IVANHOE: To deserve a welcome here thou must observe well the code of Chivalry: “Thou shalt not recoil before thine enemy; thou shalt constitute thyself the defender and the bold champion of the widow and the orphan.”
REBECCA, rising at once facing Ivanhoe: Rebecca, the daughter of Isaac, the Jew, would remind the gallant Ivanhoe that the widow and orphan have need rather of the tongues of advocates than of the iron weapons of Knights. Then facing candidate and Ivanhoe is seated. There is a chivalry that makes no proclamation of trumpet. Practice it, and it will be said of you: “He listened always if one cried to him for help.” May He who made both Jew and Christian bless and keep you.

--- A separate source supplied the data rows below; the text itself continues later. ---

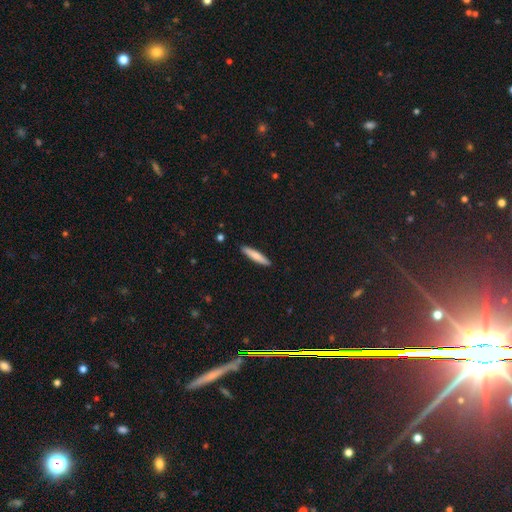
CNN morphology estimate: type=smooth (76%); roundness=cigar-shaped (89%); merging=none (91%).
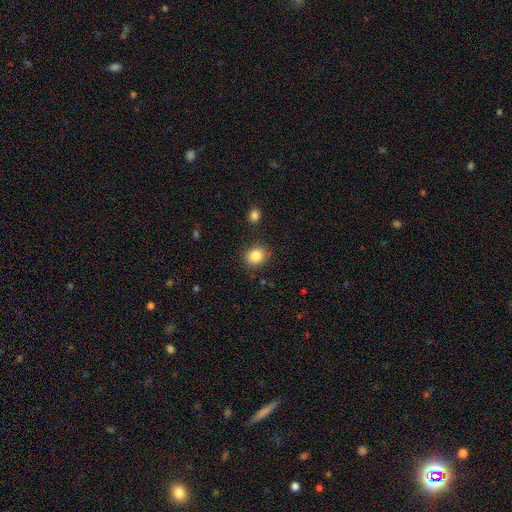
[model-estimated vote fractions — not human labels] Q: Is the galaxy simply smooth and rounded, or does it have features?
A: smooth — 85%.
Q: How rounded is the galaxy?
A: round — 74%.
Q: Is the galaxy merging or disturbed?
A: none — 86%.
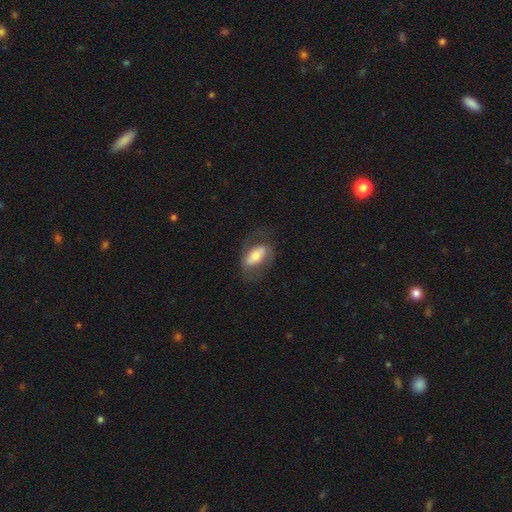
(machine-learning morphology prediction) Smooth or featured? Predicted: smooth (p=0.54). How rounded? Predicted: in between (p=0.87). Merging? Predicted: none (p=0.64).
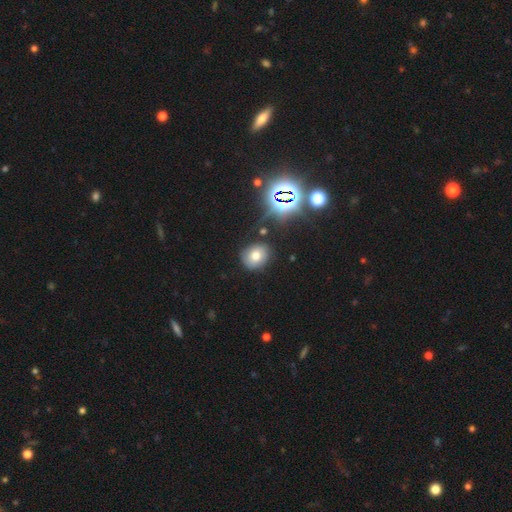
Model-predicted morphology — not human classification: Q: Smooth or featured?
A: smooth (67%); runner-up: star or artifact (19%)
Q: How rounded?
A: round (65%); runner-up: in between (34%)
Q: Merging?
A: none (82%); runner-up: minor disturbance (11%)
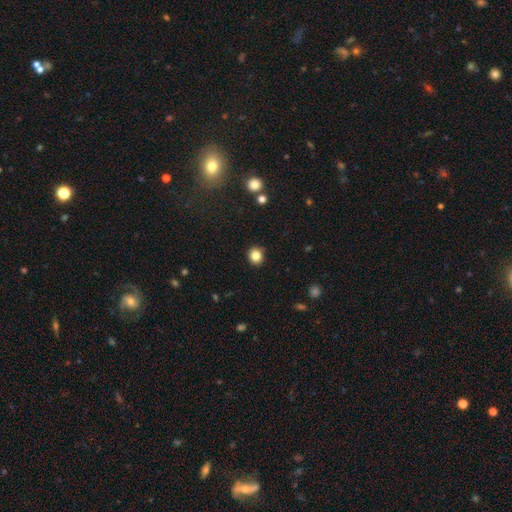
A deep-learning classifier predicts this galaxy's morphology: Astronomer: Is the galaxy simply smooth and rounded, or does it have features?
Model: smooth — 83%.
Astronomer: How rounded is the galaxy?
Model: round — 81%.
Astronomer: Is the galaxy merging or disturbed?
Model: none — 90%.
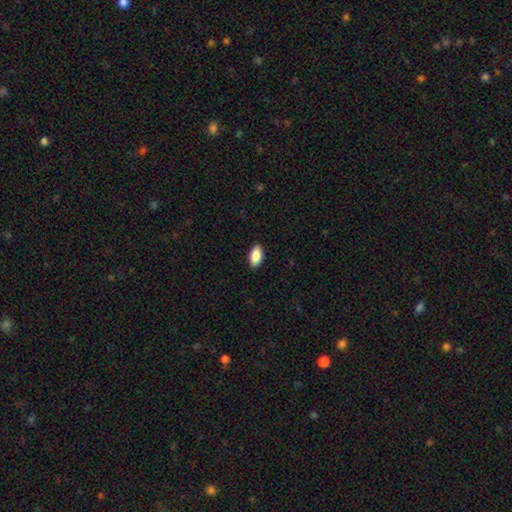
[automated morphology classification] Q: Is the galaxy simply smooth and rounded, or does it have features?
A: smooth — 88%.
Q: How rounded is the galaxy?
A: in between — 93%.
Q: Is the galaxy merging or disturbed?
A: none — 89%.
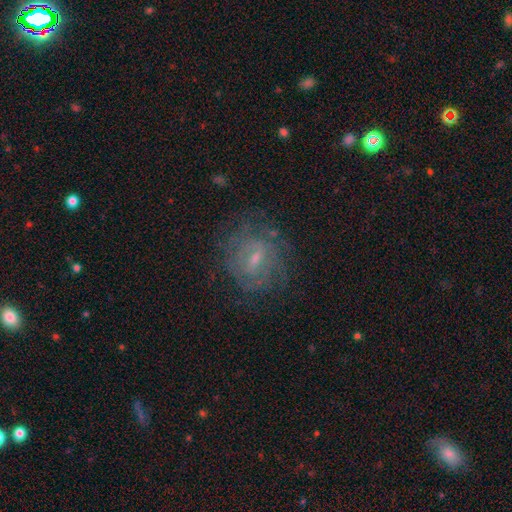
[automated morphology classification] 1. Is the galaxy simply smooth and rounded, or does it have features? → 68% featured or disk, 20% smooth, 12% star or artifact.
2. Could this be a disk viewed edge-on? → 95% no, 5% yes.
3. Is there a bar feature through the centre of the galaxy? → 56% weak, 24% no, 20% strong.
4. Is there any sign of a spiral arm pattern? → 73% yes, 27% no.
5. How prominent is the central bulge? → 58% small, 31% moderate, 8% none, 2% large, 1% dominant.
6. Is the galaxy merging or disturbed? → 70% none, 17% minor disturbance, 11% major disturbance, 1% merger.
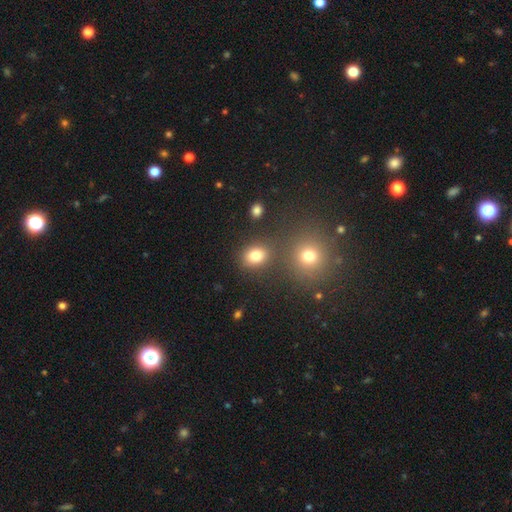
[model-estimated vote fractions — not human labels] A smooth galaxy with no disk features (81%) that is in between round and cigar-shaped (54%). Merging: none (75%).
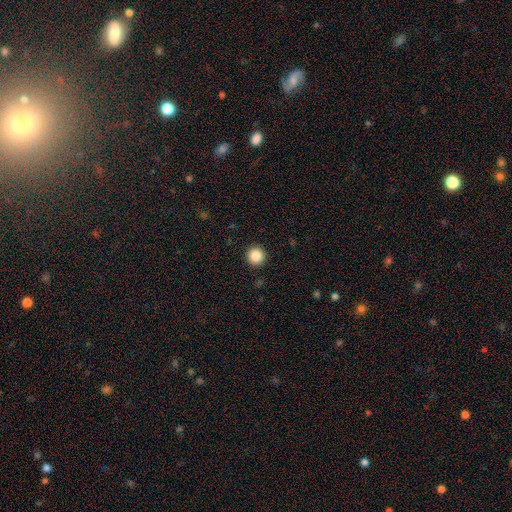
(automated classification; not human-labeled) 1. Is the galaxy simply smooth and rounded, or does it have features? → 87% smooth, 10% star or artifact, 4% featured or disk.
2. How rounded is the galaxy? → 95% round, 4% in between, 1% cigar-shaped.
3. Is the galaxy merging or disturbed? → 93% none, 5% minor disturbance, 2% major disturbance, 1% merger.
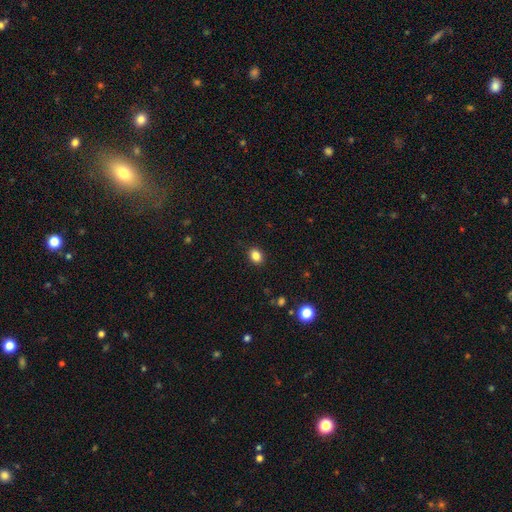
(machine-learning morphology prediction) Smooth or featured?
  - smooth: 84% *
  - star or artifact: 11%
  - featured or disk: 5%
How rounded?
  - in between: 55% *
  - round: 44%
  - cigar-shaped: 1%
Merging?
  - none: 89% *
  - minor disturbance: 8%
  - major disturbance: 2%
  - merger: 1%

CHAPLAIN: No choicer blessing could fall from human lips. Although the daughter of a persecuted race, no loftier soul ever dwelt in human form; no braver spirit ever chose death rather than shame; no tenderer heart ever pitied the distressed; no gentler hand ever bound up human wounds. Learn from this that sorrow and scorn may develop grandeur of soul, and learn to despise the petty meanness which scoffs at race or nationality. Gurth approaches candidate, so timing himself to arrive as Overseer completes introduction.
OVERSEER: Gurth, the swineherd, approaches. He is rough and bold of speech, but remember that a rough outside may hide a noble soul. Gurth, bid the stranger welcome.
GURTH, shakes candidate by the hand: The swineherd’s welcome is as sincere as the sovereign’s, and his station in life is as important. Honest toil is a truer mark of a noble soul than rank and title. Remember that it was to the lowly shepherds that the angels first appeared, bringing glad tidings of great joy.
FOREMAN: Gurth speaks the truth. There is virtue in the common people. True men and women, no matter what their rank in life, are the glory of a State. More blessed than the ruler of men is he of whom it may be said:
His life was gentle, and the elements
So mixed in him that Nature might stand up
And say to all the world—this was a man!
As the Foreman completes his charge, Wamba jumps to his feet and by his actions inspires the Overseer to say: Wamba, the court fool, must have his fling.
WAMBA, in front of candidate: ‘Tis not given to all men to choose their profession, but ‘tis better to be a court fool than to be a fool court, or a King’s fool than a fool King. And ‘tis better, mark you, to be all fool than part fool. If thou are part fool and part sage, it may be hard to tell just where the fool ends and the sage begins. So be what thou art.
Be firm; one constant element of luck
Is genuine, solid, Yeomen pluck
Stick to your aim, the mongrel’s hold will slip,
But only crowbars loose the bull dog’s grip.
Small though he looks, the jaw that never yields
Drags down the bellowing Monarch of the fields.
Overseer takes candidate by arm, walks direct to station of Isaac or Master of Accounts, repeating the following. Isaac rises as they approach.
OVERSEER: There is sometimes more information to be gained from fools than from wise men, because they dare tell the truth. Isaac, the Jew!
ISAAC: The Yeomen have placed in my hands their treasure, a trust for the widow and orphan. We minister unto the bereaved when death places a blighting hand upon the brow of the wage earner; we relieve sorrow, care for the sick and bury the dead. Your presence here is an earnest that you desire to join us in this beneficent labor. May you help us as we will help you and yours.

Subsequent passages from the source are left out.